I had a realization last night:
I am 31.
Of course, I already knew this. I celebrated my birthday(month) in October. I reminisced about turning 21 ten years ago and turning 30 last year. Intellectually, I know that I am 31.
But I don’t feel 31.
Somehow I thought that when I was in my 30s I would feel different – older, wiser, more mature. I had a picture of an adult who was calm and settled, who knew what she was doing with her life, who was already comfortably nestled into the place she could grow old in.
I am not that person.
Part of the reason I am not person is that I really am NOT that person. Calm is not an adjective that has ever been used to describe me. I am charismatic, vibrant, passionate, full of life and energy, but rarely ever calm. My version of peaceful is still filled with animation. And that is just fine, because that is who the Lord created me to be.
But the real reason I am not the “settled” person I envisioned as a child is because I believe God has spoken something different over my life. Multiple times on multiple occasions I have asked the Lord what my “calling” is. What is the one passion I am to pursue above all others? And every time the answer has been the same, “But seek first His kingdom and His righteousness and all these things will be added unto you.”

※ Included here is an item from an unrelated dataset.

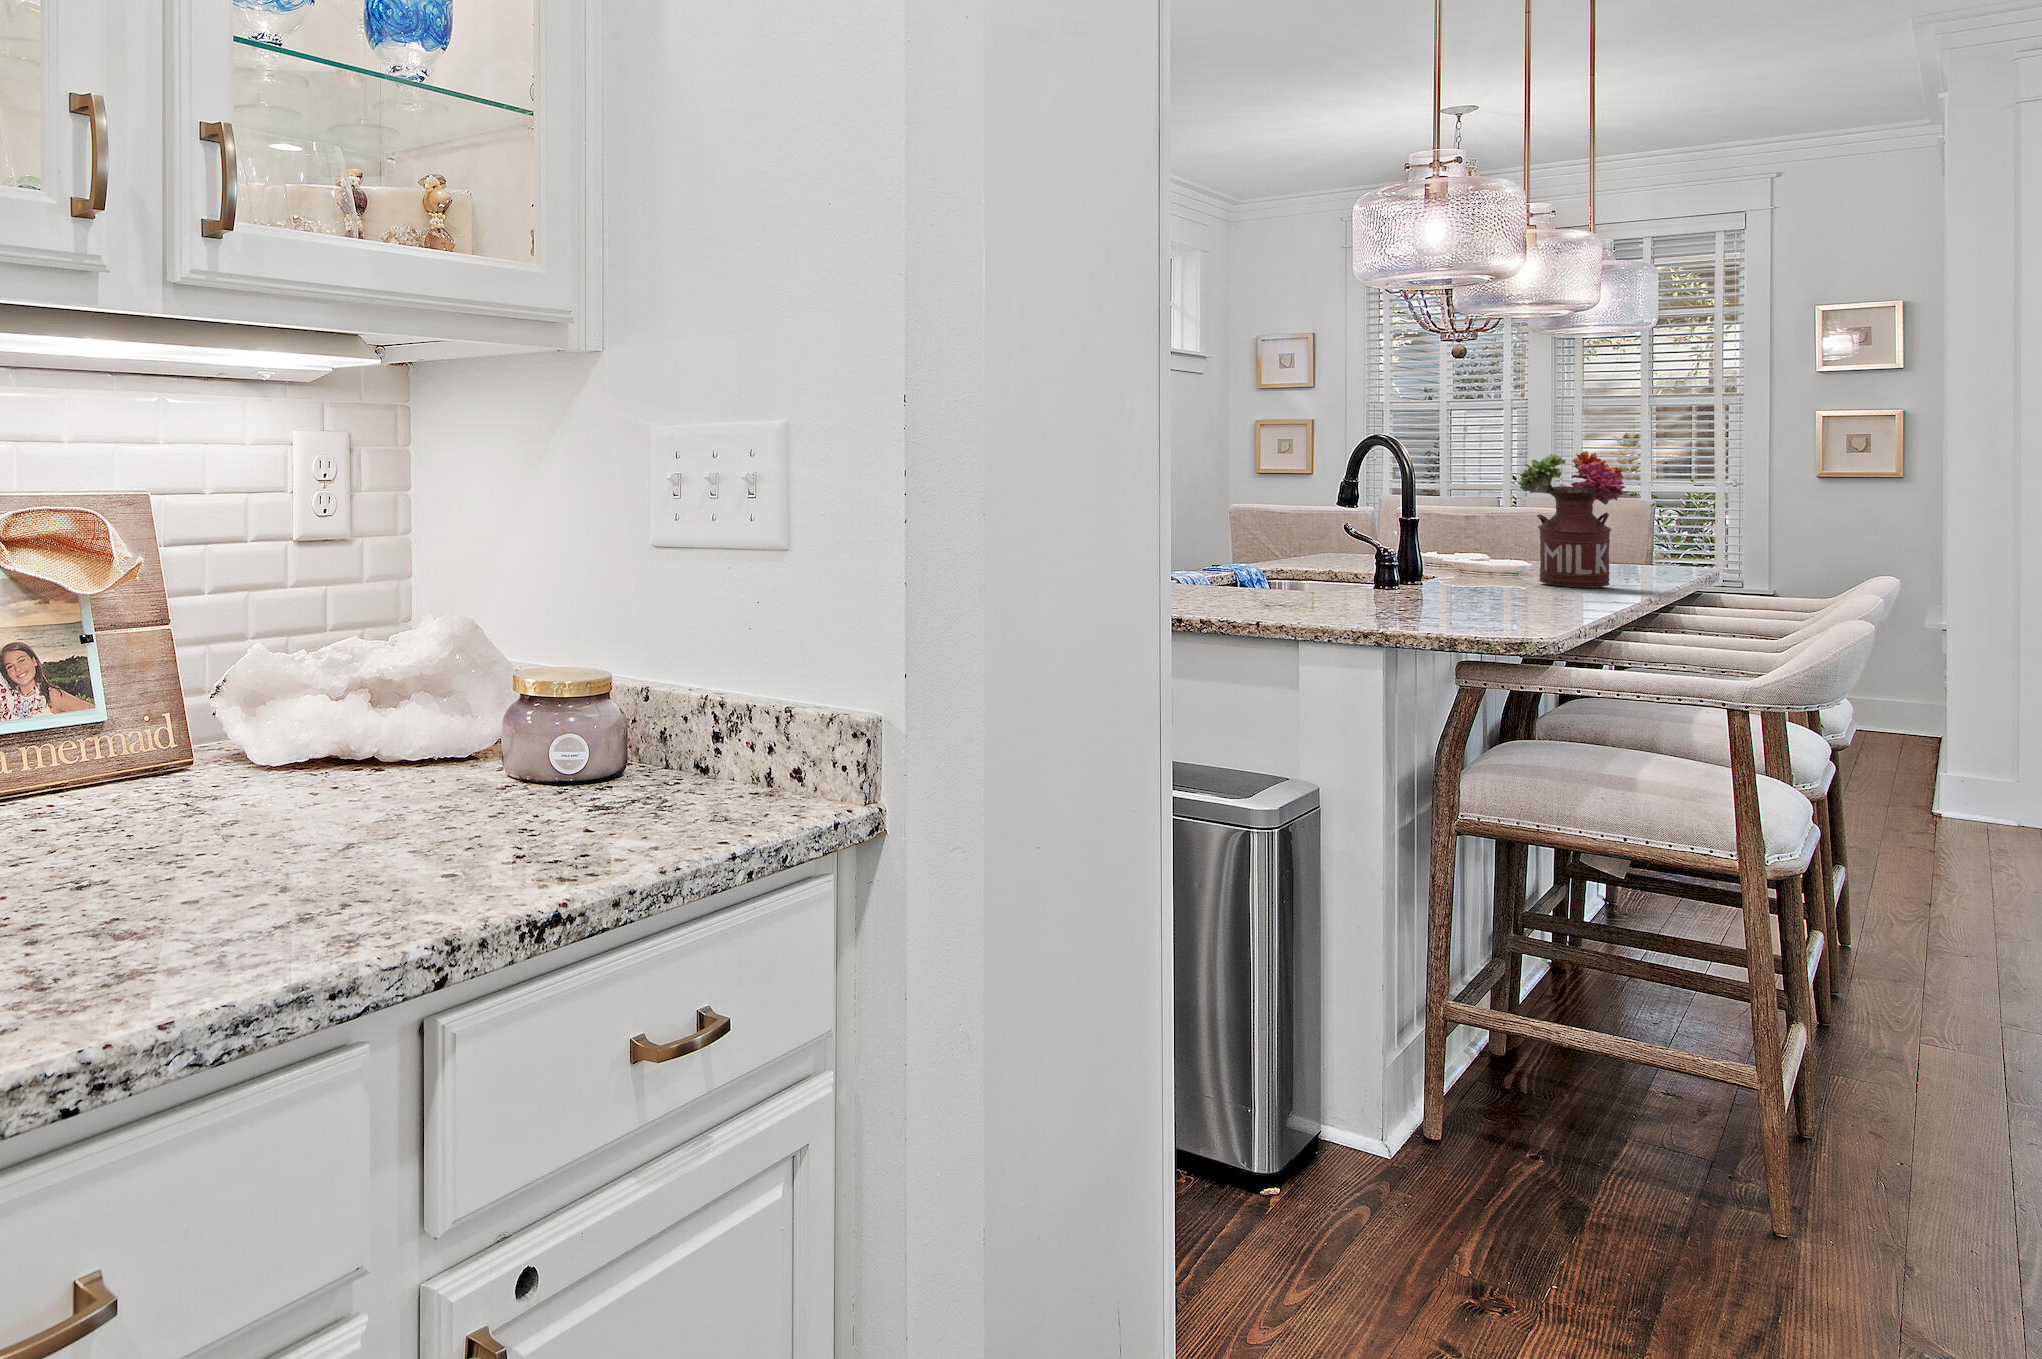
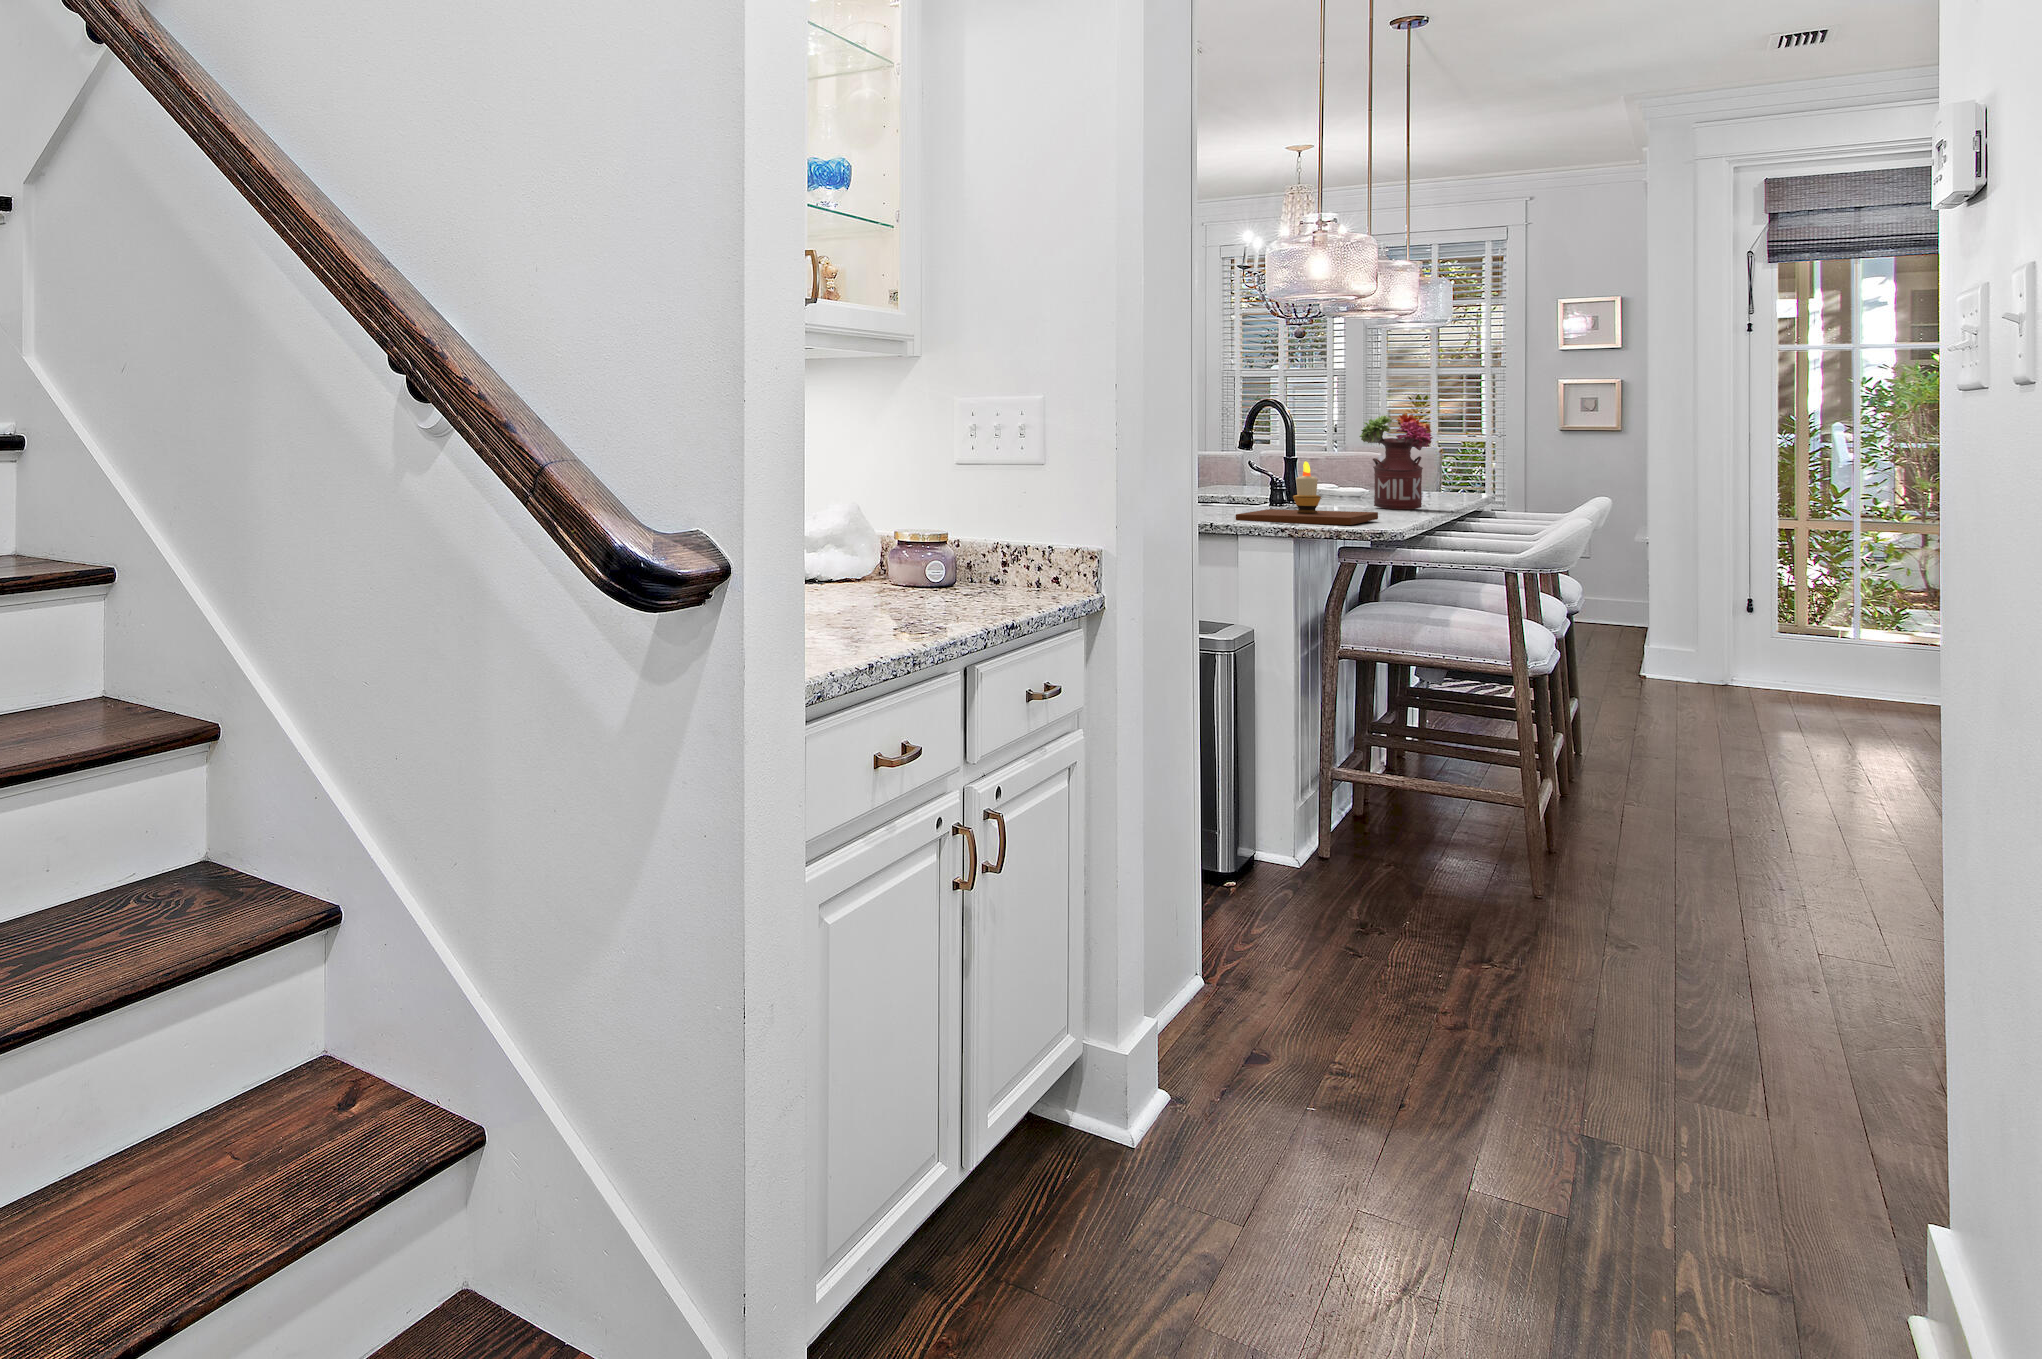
candle: none [1309,522,1531,621] -> present [1236,461,1378,525]

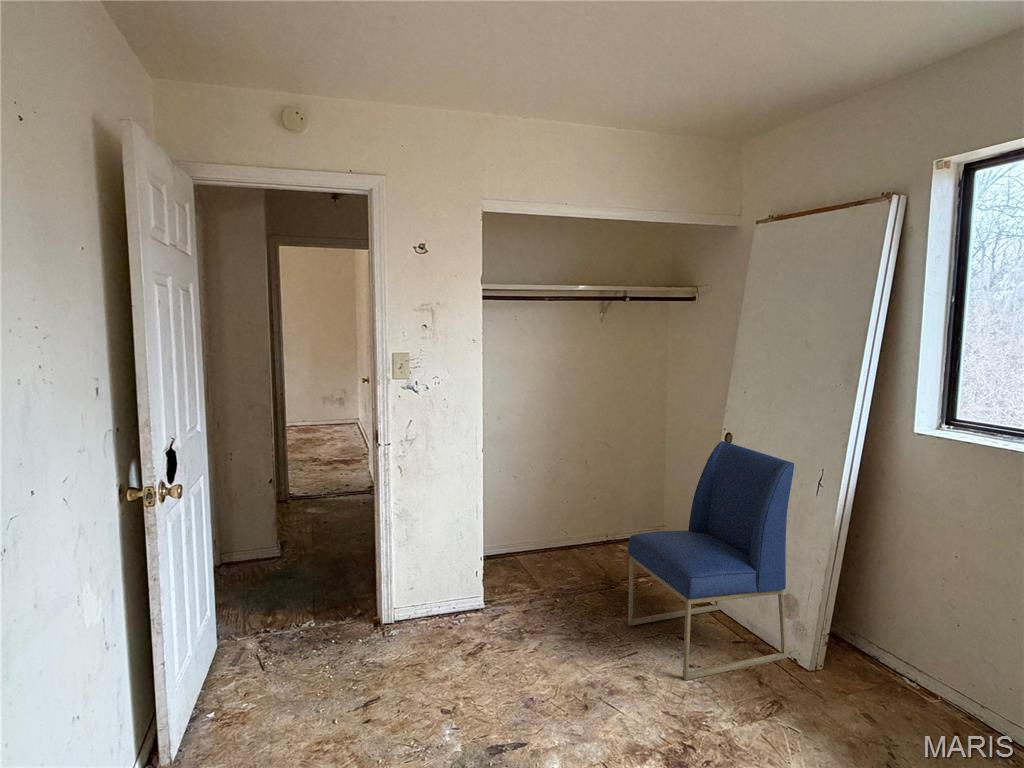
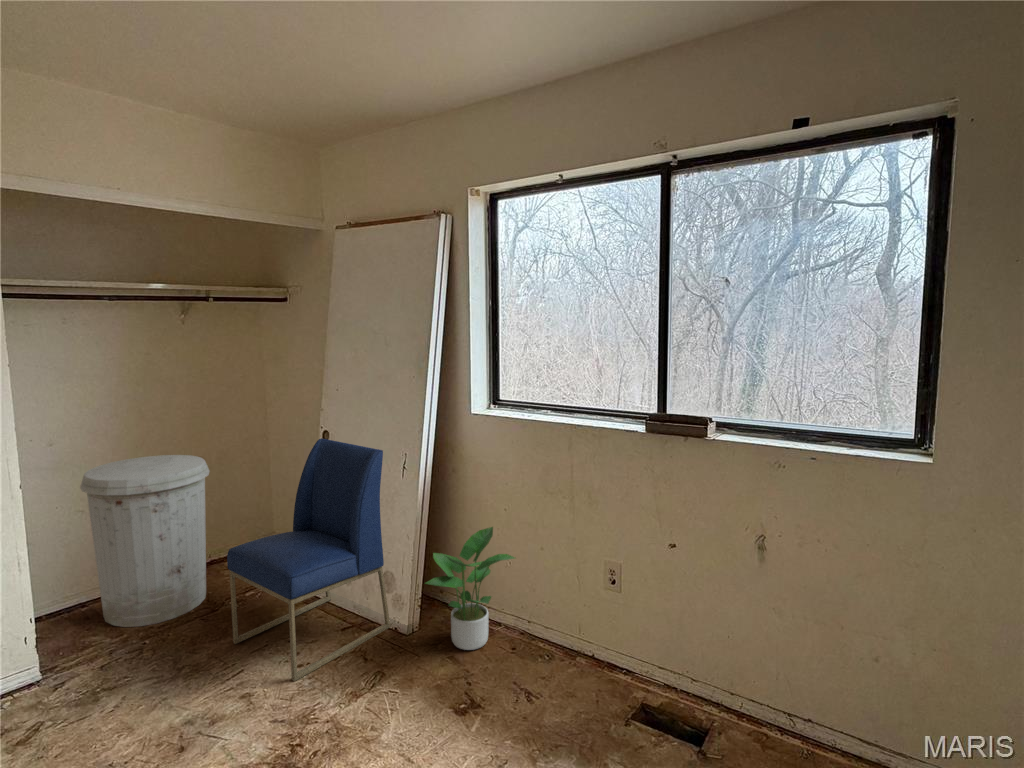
trash can: none [517,438,614,587] -> present [80,455,209,627]
potted plant: none [835,577,970,719] -> present [425,527,515,650]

I don’t know my next step in life. I’m unsure whether I want to go back to school for another degree or get a job in ministry or just move to Atlanta. But, no matter what I do, my calling is determined. I am called to love the Lord my God with ALL of my heart and ALL of my soul and ALL of my strength. I am called to be completely surrendered to Him, to be His light in this world and to “bloom where I am planted.” I must hold everything else loosely. I must never get so comfortable that I am no longer living as a stranger in this land.
I might never feel my age. I might never be settled into one place. I might never have ambition as defined by society. But if that is the case, amen for it.
1 comment:
I heart you, and I resonate with what you've written here sister. I miss you mucho and we REALLY need to talk. Love.